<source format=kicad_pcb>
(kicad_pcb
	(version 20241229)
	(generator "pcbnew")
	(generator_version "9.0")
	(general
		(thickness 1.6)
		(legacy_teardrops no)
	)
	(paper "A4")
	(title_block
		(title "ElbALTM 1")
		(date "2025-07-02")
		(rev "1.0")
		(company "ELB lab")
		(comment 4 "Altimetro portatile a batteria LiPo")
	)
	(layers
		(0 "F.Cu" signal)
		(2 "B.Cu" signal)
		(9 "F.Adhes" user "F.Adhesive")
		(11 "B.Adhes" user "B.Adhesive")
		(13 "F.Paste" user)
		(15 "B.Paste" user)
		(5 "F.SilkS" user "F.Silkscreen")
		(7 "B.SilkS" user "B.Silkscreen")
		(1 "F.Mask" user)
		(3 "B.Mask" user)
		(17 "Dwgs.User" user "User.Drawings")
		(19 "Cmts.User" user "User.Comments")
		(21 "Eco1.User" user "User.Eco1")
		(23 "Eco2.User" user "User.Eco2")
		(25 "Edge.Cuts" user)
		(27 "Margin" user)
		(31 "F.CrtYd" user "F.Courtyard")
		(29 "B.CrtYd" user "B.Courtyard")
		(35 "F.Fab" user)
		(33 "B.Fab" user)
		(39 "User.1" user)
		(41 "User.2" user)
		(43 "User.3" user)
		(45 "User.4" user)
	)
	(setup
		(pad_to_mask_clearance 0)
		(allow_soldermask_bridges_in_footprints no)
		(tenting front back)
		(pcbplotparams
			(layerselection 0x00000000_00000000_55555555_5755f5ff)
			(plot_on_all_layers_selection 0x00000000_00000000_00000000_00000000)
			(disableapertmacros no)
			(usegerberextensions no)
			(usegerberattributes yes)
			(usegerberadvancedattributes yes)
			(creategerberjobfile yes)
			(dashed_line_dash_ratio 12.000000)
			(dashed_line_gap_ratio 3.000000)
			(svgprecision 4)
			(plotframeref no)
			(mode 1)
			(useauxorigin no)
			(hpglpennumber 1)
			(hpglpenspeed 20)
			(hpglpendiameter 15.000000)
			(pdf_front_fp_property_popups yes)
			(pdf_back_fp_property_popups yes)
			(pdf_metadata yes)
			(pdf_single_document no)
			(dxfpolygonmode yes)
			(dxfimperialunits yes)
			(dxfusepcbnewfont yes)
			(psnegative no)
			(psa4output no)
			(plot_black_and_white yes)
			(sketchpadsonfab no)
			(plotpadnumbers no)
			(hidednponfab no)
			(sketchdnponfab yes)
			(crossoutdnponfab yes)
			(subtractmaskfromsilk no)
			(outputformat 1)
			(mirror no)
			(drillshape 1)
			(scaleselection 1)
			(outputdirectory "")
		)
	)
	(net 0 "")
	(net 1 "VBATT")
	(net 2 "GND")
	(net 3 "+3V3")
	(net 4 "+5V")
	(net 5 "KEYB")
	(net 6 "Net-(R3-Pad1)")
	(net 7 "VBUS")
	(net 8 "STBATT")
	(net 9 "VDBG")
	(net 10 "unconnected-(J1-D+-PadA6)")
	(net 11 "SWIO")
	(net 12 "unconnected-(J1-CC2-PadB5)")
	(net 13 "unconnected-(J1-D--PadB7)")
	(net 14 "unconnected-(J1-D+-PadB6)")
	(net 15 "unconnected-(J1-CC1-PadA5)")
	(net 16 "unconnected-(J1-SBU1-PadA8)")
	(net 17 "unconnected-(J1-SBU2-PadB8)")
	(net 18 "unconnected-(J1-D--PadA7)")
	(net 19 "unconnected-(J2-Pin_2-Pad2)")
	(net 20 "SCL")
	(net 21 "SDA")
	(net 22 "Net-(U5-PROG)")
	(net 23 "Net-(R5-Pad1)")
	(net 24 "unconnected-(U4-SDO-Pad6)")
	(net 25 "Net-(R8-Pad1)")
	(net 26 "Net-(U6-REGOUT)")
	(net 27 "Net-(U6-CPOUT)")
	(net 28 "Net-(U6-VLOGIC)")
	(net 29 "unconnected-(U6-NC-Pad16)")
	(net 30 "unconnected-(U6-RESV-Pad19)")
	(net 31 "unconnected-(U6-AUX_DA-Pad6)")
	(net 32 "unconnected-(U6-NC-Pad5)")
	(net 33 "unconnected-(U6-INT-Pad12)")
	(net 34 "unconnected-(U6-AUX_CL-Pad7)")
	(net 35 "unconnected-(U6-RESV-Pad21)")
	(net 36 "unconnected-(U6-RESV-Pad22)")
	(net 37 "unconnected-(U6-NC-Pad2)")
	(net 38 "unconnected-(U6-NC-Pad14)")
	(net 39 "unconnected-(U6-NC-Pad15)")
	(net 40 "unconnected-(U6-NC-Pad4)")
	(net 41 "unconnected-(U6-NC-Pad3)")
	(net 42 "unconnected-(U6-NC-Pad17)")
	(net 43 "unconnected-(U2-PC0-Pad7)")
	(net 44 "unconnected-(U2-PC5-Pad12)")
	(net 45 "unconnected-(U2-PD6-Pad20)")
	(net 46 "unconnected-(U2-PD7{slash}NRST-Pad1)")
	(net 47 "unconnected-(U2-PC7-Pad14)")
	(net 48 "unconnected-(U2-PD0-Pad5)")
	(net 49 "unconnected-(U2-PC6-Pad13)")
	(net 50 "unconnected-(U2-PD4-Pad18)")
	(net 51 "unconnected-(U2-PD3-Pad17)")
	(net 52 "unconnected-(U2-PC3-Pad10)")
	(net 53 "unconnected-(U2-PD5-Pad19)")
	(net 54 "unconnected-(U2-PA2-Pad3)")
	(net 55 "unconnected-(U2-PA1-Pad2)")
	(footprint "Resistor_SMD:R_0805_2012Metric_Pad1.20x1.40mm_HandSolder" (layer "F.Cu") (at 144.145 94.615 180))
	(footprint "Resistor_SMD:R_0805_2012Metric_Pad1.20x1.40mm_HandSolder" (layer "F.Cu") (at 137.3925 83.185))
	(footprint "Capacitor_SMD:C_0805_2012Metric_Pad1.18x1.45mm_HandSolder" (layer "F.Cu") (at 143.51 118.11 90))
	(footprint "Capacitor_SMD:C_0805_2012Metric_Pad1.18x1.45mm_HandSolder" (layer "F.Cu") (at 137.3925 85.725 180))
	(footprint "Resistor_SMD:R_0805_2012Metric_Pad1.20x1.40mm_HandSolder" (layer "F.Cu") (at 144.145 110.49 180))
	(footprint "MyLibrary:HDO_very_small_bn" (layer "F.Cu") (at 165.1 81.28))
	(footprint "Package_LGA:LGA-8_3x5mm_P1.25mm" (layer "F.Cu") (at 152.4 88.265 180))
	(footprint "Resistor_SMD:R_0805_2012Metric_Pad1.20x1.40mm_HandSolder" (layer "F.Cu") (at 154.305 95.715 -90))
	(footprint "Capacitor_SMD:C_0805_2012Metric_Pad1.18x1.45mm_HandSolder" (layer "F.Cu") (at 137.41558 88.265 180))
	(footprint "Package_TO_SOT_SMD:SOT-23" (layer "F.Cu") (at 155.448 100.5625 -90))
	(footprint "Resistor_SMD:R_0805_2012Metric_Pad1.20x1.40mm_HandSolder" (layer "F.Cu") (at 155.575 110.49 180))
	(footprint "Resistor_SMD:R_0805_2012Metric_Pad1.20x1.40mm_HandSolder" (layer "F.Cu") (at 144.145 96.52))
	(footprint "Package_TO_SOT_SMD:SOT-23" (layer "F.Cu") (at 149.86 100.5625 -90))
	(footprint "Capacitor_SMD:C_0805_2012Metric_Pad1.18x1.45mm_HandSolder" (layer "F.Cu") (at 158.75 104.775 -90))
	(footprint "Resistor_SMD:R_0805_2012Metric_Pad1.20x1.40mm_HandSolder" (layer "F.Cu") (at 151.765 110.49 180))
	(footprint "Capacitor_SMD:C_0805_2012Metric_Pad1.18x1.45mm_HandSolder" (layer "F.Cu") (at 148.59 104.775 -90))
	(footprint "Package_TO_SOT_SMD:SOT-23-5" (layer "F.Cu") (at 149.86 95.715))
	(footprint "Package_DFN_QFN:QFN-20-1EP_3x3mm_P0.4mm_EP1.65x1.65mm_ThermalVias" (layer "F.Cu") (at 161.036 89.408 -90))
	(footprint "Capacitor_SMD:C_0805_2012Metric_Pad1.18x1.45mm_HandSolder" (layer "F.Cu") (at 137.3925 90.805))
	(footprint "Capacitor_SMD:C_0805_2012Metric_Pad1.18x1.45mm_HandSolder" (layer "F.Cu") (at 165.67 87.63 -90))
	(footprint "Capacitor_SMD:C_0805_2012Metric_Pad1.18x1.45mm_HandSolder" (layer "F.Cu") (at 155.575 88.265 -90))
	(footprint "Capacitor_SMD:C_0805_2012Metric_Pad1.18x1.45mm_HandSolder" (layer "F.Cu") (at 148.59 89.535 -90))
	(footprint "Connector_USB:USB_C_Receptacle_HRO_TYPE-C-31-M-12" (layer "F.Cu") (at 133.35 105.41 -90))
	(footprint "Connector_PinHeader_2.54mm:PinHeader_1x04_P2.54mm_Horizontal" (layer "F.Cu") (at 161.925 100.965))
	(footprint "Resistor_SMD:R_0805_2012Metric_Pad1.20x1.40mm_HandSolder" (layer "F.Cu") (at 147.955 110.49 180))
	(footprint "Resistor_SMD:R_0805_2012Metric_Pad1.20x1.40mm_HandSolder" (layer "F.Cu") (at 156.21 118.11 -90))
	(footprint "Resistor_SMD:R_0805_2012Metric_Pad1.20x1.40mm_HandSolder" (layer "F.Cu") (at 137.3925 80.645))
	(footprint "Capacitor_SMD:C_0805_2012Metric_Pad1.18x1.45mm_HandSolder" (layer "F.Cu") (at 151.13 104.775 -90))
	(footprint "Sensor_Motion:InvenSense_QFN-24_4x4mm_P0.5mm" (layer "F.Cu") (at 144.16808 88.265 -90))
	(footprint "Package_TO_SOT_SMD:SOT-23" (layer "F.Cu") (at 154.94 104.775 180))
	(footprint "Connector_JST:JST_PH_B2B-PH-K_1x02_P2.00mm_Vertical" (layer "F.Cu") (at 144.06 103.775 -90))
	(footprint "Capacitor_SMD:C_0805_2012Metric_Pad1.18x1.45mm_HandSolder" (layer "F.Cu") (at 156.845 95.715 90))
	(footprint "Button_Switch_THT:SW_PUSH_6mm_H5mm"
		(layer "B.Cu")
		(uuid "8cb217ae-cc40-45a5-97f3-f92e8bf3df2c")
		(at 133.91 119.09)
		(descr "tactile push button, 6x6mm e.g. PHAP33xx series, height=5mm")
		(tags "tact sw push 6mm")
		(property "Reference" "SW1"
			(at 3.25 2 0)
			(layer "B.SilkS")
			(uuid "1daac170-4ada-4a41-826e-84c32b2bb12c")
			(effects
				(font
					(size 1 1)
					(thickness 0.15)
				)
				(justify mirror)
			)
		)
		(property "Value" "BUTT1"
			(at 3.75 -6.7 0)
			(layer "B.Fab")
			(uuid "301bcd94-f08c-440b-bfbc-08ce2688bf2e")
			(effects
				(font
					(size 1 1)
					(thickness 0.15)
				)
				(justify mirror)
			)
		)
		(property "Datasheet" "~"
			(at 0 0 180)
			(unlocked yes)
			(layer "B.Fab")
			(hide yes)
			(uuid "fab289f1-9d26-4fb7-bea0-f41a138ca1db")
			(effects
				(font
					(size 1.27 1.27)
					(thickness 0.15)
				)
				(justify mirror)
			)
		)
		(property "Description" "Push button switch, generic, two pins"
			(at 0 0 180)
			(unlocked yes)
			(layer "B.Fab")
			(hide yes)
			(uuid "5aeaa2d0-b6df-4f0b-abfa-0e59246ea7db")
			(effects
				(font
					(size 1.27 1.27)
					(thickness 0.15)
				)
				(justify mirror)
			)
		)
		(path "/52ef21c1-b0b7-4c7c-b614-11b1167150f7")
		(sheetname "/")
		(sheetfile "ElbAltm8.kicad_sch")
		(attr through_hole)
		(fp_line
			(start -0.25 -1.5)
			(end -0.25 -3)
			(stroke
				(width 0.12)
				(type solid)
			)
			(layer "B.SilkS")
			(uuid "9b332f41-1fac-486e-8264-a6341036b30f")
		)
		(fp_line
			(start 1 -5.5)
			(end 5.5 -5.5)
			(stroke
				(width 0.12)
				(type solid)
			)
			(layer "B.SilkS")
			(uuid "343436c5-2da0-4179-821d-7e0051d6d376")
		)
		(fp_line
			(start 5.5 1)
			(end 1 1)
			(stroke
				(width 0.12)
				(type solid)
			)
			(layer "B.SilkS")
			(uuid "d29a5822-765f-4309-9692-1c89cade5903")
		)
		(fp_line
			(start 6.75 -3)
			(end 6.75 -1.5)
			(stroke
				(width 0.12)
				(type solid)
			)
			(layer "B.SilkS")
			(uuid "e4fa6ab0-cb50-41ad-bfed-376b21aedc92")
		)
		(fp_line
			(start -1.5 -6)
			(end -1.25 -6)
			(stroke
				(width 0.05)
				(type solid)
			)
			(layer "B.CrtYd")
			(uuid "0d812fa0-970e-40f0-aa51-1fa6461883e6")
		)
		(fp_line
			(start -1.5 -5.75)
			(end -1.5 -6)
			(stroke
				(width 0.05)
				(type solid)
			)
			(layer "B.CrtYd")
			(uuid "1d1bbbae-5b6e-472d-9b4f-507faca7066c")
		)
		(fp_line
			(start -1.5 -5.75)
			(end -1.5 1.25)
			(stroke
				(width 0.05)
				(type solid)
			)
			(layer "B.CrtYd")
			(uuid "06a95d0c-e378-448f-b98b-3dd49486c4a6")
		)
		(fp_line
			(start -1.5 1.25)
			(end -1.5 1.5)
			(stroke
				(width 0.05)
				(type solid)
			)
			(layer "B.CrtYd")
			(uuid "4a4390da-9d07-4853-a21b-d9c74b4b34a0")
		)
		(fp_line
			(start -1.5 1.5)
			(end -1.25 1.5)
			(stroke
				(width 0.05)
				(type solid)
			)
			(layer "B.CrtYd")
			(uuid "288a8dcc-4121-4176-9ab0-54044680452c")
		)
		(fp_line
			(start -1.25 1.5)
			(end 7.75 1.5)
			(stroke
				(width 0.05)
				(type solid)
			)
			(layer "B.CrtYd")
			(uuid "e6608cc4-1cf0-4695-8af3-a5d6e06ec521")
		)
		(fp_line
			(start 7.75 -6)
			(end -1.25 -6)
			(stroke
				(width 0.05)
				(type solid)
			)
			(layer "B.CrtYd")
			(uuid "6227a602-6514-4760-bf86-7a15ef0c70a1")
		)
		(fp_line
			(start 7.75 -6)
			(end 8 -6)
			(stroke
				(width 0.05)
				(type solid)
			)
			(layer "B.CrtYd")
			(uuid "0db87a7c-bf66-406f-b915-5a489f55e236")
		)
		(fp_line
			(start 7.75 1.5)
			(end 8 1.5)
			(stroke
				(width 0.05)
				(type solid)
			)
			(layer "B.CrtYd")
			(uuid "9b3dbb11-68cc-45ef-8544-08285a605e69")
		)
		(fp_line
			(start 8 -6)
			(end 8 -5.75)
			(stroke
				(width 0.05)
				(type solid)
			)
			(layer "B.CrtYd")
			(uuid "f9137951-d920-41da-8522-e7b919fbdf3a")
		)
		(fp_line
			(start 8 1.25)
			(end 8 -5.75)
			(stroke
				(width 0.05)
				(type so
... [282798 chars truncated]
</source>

* * *

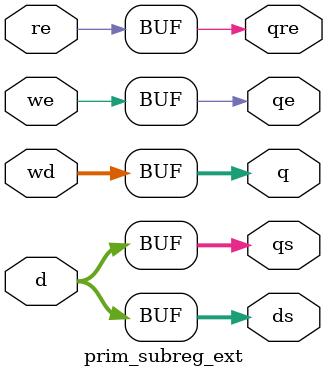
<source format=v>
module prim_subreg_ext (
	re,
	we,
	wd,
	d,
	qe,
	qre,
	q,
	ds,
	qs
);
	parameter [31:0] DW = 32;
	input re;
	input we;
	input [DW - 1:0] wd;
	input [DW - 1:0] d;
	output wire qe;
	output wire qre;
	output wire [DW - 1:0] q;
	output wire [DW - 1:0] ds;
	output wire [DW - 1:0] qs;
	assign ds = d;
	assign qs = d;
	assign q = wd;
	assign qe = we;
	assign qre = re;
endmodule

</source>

* * *

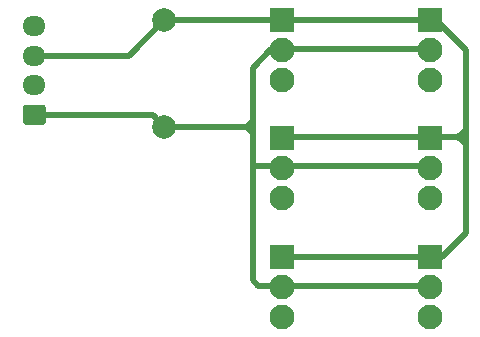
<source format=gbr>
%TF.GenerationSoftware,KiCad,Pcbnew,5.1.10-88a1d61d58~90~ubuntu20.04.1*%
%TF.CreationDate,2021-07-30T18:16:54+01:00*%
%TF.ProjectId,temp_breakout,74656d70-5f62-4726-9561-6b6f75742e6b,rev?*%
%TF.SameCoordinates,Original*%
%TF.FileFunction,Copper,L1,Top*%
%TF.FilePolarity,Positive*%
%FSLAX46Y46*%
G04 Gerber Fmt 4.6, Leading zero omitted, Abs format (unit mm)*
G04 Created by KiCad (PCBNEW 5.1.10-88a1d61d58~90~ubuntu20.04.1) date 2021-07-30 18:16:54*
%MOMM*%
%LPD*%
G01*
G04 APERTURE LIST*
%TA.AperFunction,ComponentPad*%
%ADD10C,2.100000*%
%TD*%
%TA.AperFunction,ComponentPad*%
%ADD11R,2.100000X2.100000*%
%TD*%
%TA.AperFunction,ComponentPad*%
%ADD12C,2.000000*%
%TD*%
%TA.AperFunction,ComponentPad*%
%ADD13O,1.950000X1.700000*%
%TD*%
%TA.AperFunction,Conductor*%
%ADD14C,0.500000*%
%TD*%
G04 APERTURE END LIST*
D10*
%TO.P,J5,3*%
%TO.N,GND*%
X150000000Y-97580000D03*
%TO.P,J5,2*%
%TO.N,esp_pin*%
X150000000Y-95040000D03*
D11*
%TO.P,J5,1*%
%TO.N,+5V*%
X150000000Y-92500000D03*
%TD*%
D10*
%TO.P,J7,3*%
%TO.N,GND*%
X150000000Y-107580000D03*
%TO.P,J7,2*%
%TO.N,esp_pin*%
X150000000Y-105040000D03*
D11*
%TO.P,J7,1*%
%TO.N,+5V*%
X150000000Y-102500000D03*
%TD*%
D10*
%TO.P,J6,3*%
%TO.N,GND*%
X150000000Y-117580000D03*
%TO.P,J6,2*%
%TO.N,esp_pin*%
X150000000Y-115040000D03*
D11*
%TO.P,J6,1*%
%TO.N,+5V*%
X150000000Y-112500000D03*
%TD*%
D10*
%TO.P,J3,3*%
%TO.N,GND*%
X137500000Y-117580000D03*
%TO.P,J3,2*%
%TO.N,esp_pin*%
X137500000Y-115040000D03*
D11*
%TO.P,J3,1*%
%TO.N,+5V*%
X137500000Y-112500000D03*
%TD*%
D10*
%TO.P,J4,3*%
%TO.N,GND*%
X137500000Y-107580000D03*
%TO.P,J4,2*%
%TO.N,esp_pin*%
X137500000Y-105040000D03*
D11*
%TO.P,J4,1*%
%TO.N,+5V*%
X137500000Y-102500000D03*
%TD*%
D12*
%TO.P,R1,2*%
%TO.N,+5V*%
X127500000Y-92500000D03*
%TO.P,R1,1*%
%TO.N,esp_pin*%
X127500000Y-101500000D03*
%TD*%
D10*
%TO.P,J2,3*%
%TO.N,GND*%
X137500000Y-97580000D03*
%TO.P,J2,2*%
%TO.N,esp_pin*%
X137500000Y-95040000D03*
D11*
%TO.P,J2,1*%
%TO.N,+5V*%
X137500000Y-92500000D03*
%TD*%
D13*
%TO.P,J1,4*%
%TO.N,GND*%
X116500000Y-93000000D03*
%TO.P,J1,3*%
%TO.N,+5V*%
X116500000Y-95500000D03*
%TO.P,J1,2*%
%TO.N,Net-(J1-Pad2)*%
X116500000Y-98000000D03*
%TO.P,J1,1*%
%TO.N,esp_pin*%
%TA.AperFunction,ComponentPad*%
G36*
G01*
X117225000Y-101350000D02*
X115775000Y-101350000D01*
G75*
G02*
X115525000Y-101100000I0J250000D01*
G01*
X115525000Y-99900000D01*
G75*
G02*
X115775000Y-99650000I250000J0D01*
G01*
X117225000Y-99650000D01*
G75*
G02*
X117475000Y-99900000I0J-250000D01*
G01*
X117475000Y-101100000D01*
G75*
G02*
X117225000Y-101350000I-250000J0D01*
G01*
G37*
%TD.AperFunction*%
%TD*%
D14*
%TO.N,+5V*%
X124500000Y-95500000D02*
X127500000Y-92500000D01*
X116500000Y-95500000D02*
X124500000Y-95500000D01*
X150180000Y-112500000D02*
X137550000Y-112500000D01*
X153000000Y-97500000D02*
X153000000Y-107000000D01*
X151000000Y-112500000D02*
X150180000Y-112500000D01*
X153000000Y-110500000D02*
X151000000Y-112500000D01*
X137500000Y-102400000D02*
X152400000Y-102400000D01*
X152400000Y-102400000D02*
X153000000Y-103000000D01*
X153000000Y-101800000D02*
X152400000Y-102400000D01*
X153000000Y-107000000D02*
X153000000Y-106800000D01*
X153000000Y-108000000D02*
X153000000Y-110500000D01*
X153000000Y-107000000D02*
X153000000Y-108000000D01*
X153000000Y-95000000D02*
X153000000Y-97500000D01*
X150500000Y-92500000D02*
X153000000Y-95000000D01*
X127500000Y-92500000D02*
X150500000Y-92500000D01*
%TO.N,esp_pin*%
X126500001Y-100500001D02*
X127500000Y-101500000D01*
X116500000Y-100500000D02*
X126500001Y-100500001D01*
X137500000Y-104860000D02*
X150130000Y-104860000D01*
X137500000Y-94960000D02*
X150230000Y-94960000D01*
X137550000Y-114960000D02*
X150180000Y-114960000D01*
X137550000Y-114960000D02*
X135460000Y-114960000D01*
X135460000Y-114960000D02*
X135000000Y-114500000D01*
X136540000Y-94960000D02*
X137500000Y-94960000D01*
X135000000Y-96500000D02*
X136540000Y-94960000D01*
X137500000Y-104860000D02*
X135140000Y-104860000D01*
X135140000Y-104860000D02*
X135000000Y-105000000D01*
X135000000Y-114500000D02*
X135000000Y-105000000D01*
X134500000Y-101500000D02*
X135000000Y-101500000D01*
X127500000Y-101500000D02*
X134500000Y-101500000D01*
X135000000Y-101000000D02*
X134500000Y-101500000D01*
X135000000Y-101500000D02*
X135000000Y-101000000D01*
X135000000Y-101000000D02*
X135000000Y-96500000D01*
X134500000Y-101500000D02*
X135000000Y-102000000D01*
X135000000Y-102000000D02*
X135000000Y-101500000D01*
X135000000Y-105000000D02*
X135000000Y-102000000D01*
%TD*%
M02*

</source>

- _Task description_
Only the lines that contain the word "Silkscreen" should be copied from the material.

- _Answer to this problem_
		(5 "F.SilkS" user "F.Silkscreen")
		(7 "B.SilkS" user "B.Silkscreen")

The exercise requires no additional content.